Final answer:
Sar-1 transitions from its GDP-bound state to GTP-bound state upon activation by a G-protein-coupled receptor, which triggers a change in G-protein shape and causes GDP to GDP exchange on the α subunit. This change activates the protein, leading to downstream cellular responses until intrinsic GTPase activity resets the protein to its inactive state.
Step-by-step explanation:
Sar-1 is a monomeric small GTPase protein, which is involved in vesicle trafficking, particularly during the coat protein II (COPII) mediated transport from the endoplasmic reticulum to the Golgi apparatus.
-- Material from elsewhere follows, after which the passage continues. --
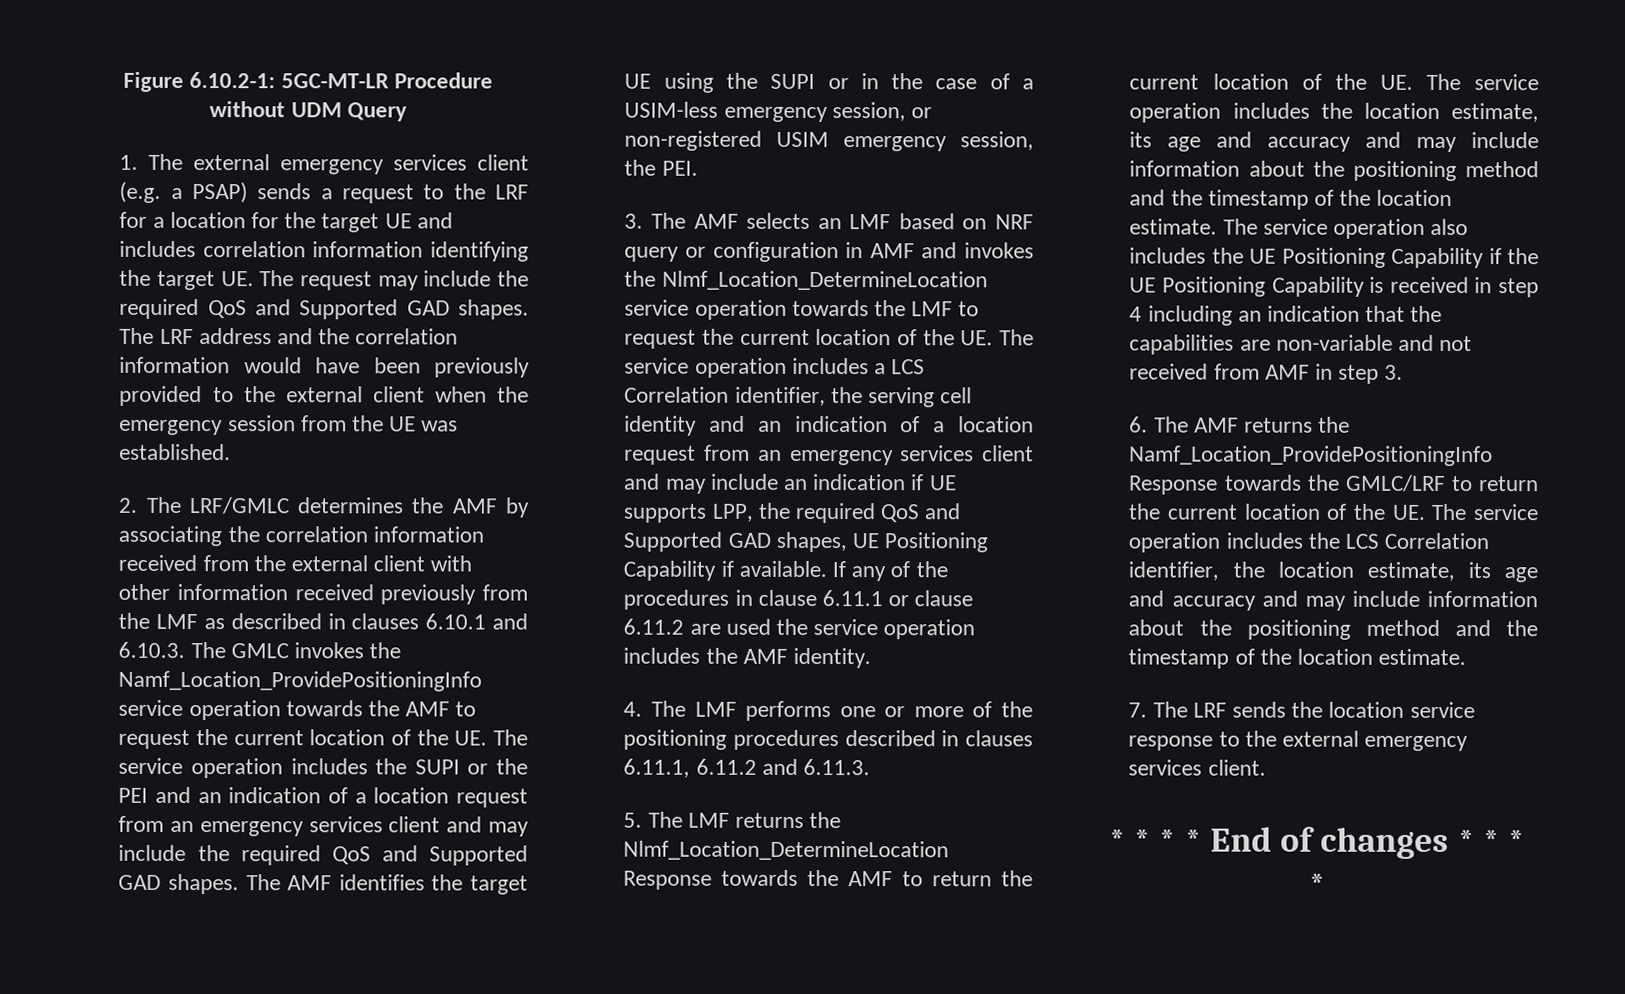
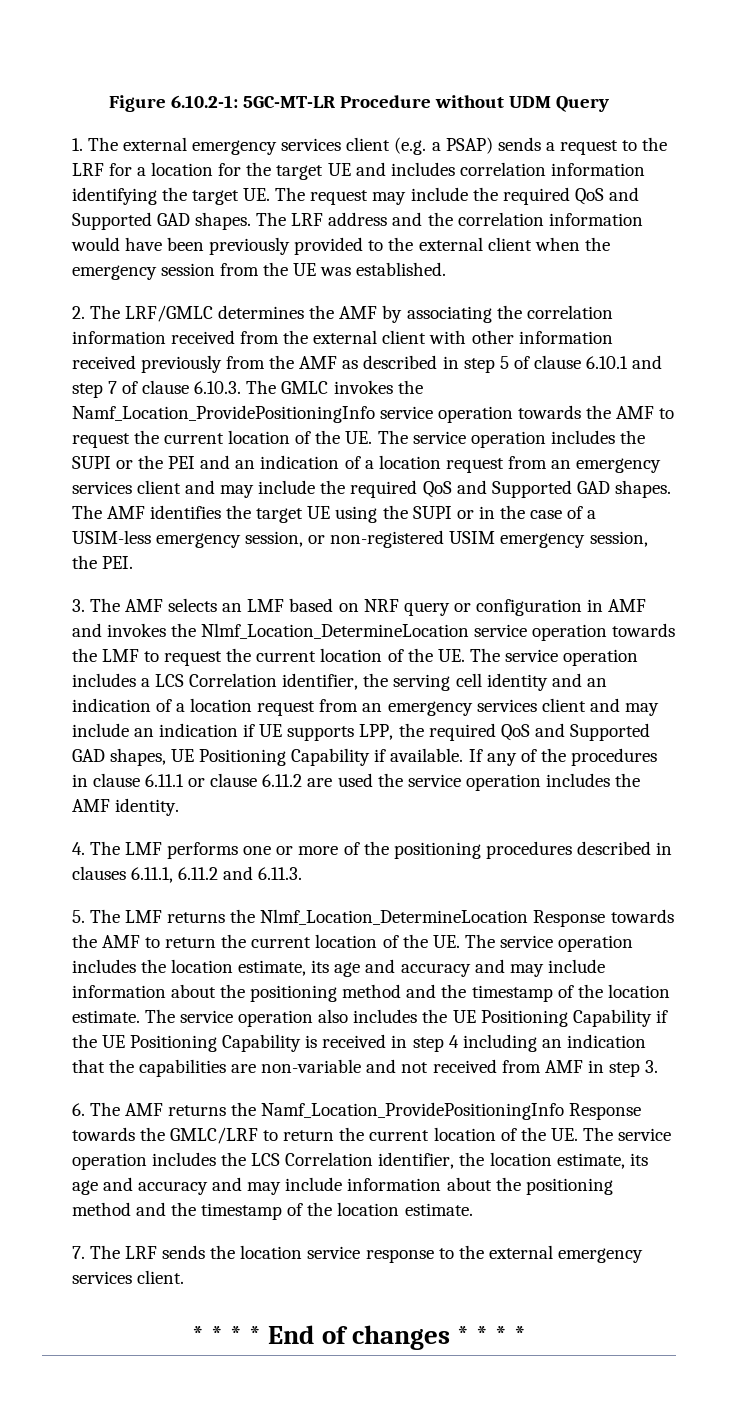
[156,613,199,630] LMF -> [299,356,338,369] AMF
[351,613,528,630] clauses 6.10.1 and -> [463,355,663,373] [71,380,190,398] step 5 of clause 6.10.1 and step 7 of clause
The change from its guanosine diphosphate (GDP) bound state to the guanosine triphosphate (GTP) bound state in Sar-1 is a critical step in vesicle formation. When a signaling molecule binds to a G-protein-coupled receptor, which is the activation event, the G protein α subunit exchanges GDP for GTP. The receptor undergoes a conformational change upon ligand binding that facilitates this exchange on the α subunit. After the exchange, the α subunit with the GTP bound separates from the βγ subunit complex. This change activates the G protein, with the active GTP-bound α subunit then being able to interact with other target proteins in the cell, such as adenylyl cyclase in the case of signal transduction or other effector proteins involved in vesicular transport. Eventually, intrinsic GTPase activity of the α subunit hydrolyzes the GTP back to GDP, which leads to the reassociation of the α subunit with the βγ complex, thereby resetting the cycle.